La Borsa di Milano apre poco mossa con il primo indice Ftse Mib (+0,06%) a 44.972 punti. Poi accelera dopo i primi scambi guadagnando lo 0,72%. Spiccano gli acquisti su Fincantieri (+3,95%), Monte Paschi (+3,40%) e Leonardo (+2,56%). In calo Ferrari (-0,35%) e Tenaris (-0,12%).
Borse europee incerte in avvio nella prima seduta del 2026. Sui mercati l’attenzione si concentra sull’andamento degli investimenti per l’intelligenza artificiale. Si cercano anche indizi sulle prossime decisioni delle banche centrali sul fronte del taglio dei tassi.
Avvio positivo per Londra (+0,1%), poco mossa Francoforte (+0,04%), in calo Parigi (-0,27%).
Borse asiatiche a ranghi ridotti per le festività del nuovo anno. La prima seduta si conclude in terreno positivo, con gli investitori che guardano agli investimenti sull’intelligenza artificiale. Sotto i riflettori anche le mosse delle banche centrali per il 2026. Chiusa Tokyo e i mercati cinesi.
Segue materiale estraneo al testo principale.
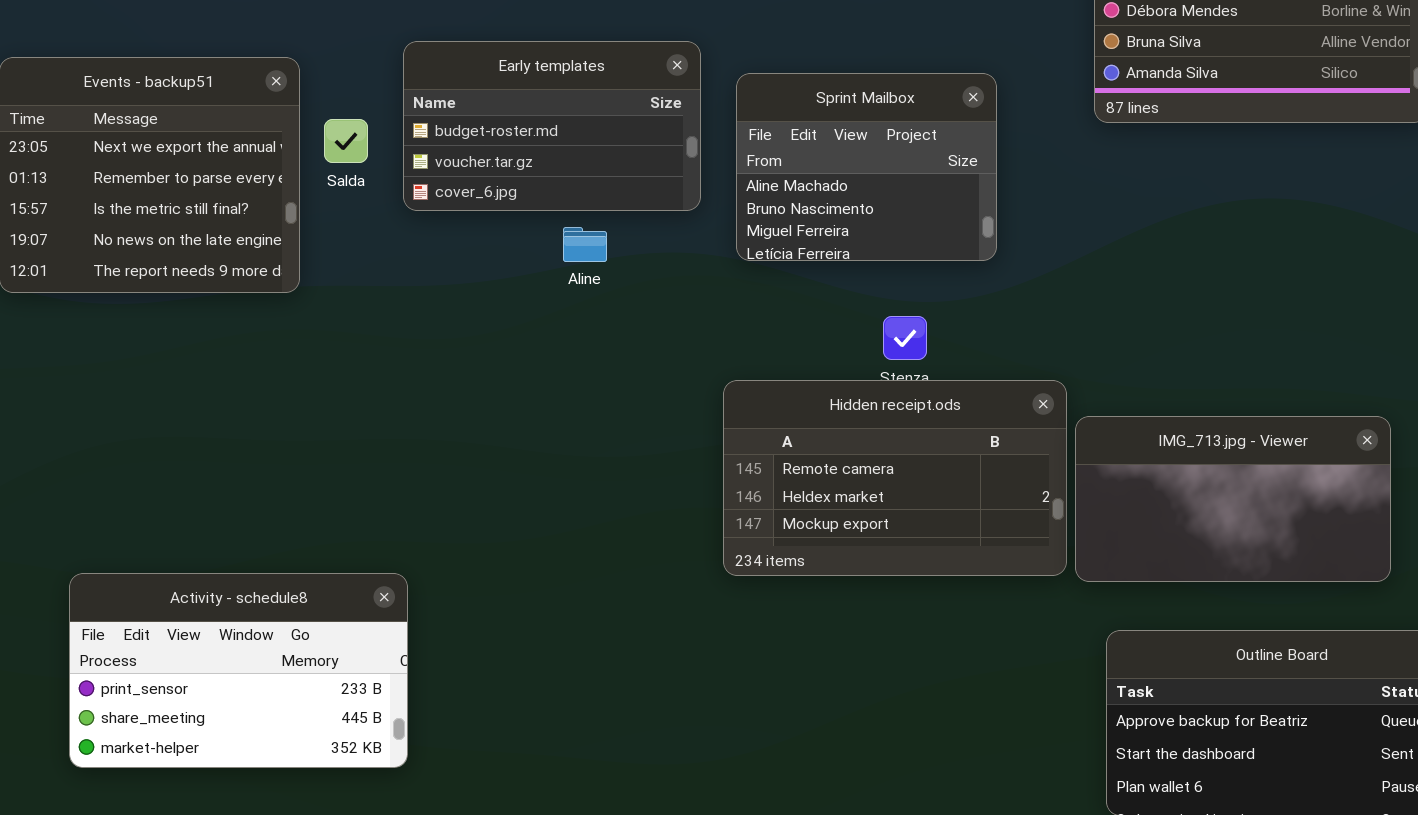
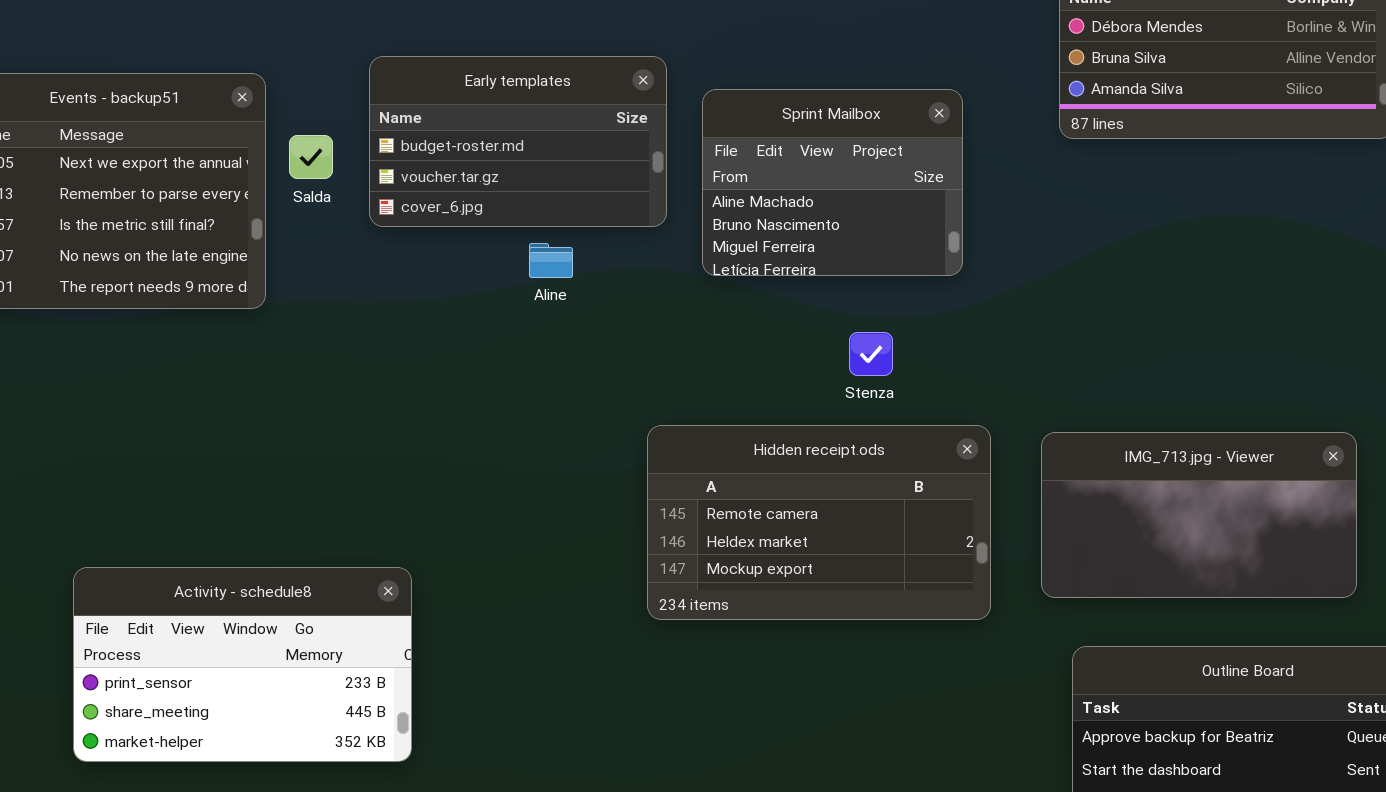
Hidden receipt.ods: [723,380,1067,576] -> [647,425,991,620], moved
Activity - schedule8: [69,573,408,768] -> [73,567,412,762], moved

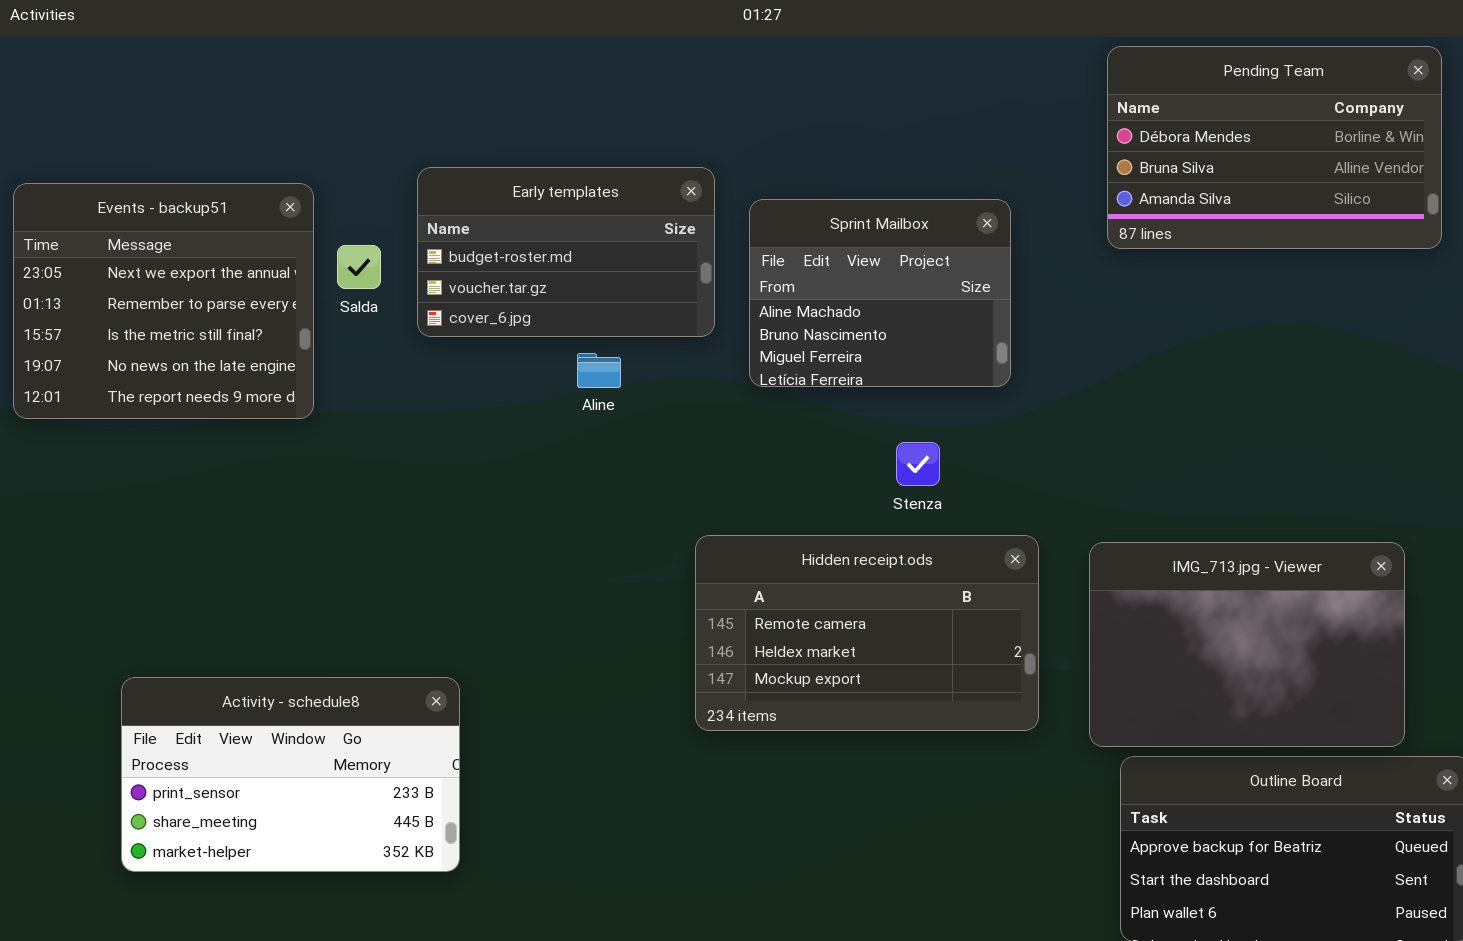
IMG_713.jpg - Viewer: [1041,432,1357,598] -> [1089,542,1405,747], resized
In rialzo Hong Kong (+2,7%).
Sul fronte macroeconomico in arrivo l’indice Pmi manifatturiero di Spagna, Italia e dell’Eurozona.
Il prezzo del petrolio è in rialzo. Il Wti è scambiato a 57,88 dollari al barile con un aumento dello 0,8% mentre il Brent si attesta a 61,33 dollari al barile con una crescita dello 0,7%.
Avvio in rialzo per il prezzo del gas, con gli operatori che guardano alle condizioni climatiche e alle tensioni geopolitiche. Ad Amsterdam le quotazioni registrano un aumento dell’1,6% a 28,64 euro al megawattora.
Inizio in ascesa anche per il prezzo dell’oro e dell’argento. Il prezzo dell’oro registra un aumento dell’1,3% a 4.374 dollari l’oncia. Nuovo balzo dell’argento che registra un aumento del 3,4% a 74,10 dollari l’oncia.
Nei cambi l’euro è poco mosso rispetto al dollaro mentre si rafforza rispetto allo yen. La moneta unica europea è scambiata a 1,1744 dollari con una lieve flessione dello 0,02% e a 184,36 yen (+0,13%).
Lo spread tra Btp decennale italiano e corrispondente Bund tedesco è in aumento a 67 punti base (+1,54%), il rendimento è a +3,54%.